Pipeline companies obviously want to turn the shut-off valves as quickly as possible when pipelines fail, because the cleanups are immensely costly. Pembina had to spend more than $30-million to mop up the Pine River, and Enbridge is looking at a $765-million bill for the Kalamazoo disaster.

But delays occur because the companies are monitoring lines with computer systems that sometimes miss warning signs, and because the very nature of pipelines means an abrupt shutdown often just isn't possible.

A federal official who has investigated major pipeline oil spills in Canada – and who won't be named because he spoke without getting approval from media handlers in Ottawa – says those problems are especially challenging in British Columbia.

"In B.C., the hilly terrain presents a lot of difficult technical issues due to pressures in the line," he says. "When shutting down a line, especially in B.C., there is usually a very difficult technical problem related to a pressure phenomenon which in hydraulic engineering is commonly called 'water hammer.' It is the same thing that happens in your house when you quickly shut off the water and you hear a bang.
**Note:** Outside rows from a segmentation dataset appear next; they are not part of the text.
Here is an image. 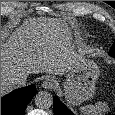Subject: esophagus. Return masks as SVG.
<instances>
[{"instance_id": "obj_1", "label": "esophagus", "mask_w": 115, "mask_h": 115, "mask_svg": "<svg viewBox=\"0 0 115 115\" xmlns=\"http://www.w3.org/2000/svg\"><path fill=\"white\" fill-rule=\"evenodd\" d=\"M55 84H56V82L54 79L48 78L42 83V87L44 89H52L55 87Z\"/></svg>"}]
</instances>
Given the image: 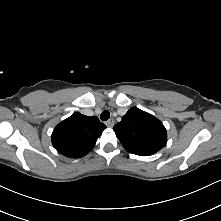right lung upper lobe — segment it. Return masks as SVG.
<instances>
[{
    "label": "right lung upper lobe",
    "mask_w": 221,
    "mask_h": 221,
    "mask_svg": "<svg viewBox=\"0 0 221 221\" xmlns=\"http://www.w3.org/2000/svg\"><path fill=\"white\" fill-rule=\"evenodd\" d=\"M106 126L96 116L74 113L59 123L52 133V144L70 158L85 156L91 151Z\"/></svg>",
    "instance_id": "1"
}]
</instances>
In pipelines, you have a massive quantity of liquid moving in one direction which has tremendous momentum. If you shut down the pipeline quickly, that momentum creates … tremendous pressure against the valves and the anchoring system of the pipeline. It's like running the 100-yard dash toward an open door when someone slams it shut just before you get to it. All your forward momentum creates quite a bang when you hit the door. If valves are shut too quickly, the momentum force of the oil can blow out the valve, rupture the pipe or literally rip it off its mounting foundations and destroy the pipe."

This means that, even when they are responding to a spill correctly, pipeline officials often cannot rapidly shut down a ruptured line because the water-hammer problem might cause more damage.

That's not the only difficulty in crossing mountainous B.C.

"In hilly terrain, there is also the danger of siphoning. The momentum of the oil on the downhill slope can pull the oil in the previous uphill slope up over the hill and down the other side, similar to siphoning gas out of a car's gas tank. This increases the amount of oil spilled out of the break. This can also confuse the [computer control] system," he says.

The computer monitoring system, he explains, measures the flow between two points – for example, two valves on either side of a hill. If a rupture occurs between those valves, and siphoning starts, the computer won't immediately detect the leak, because oil is still flowing past both valves. So the oil company unwittingly pumps more oil down the ruptured line and out the crack.

This is why little leaks sometimes turn into big spills, even though the pipeline companies are doing everything they can to prevent that from happening. And it is why British Columbians are nervous about Enbridge's proposed Northern Gateway line, which will have to cross some of the most mountainous terrain and richest salmon rivers in Canada.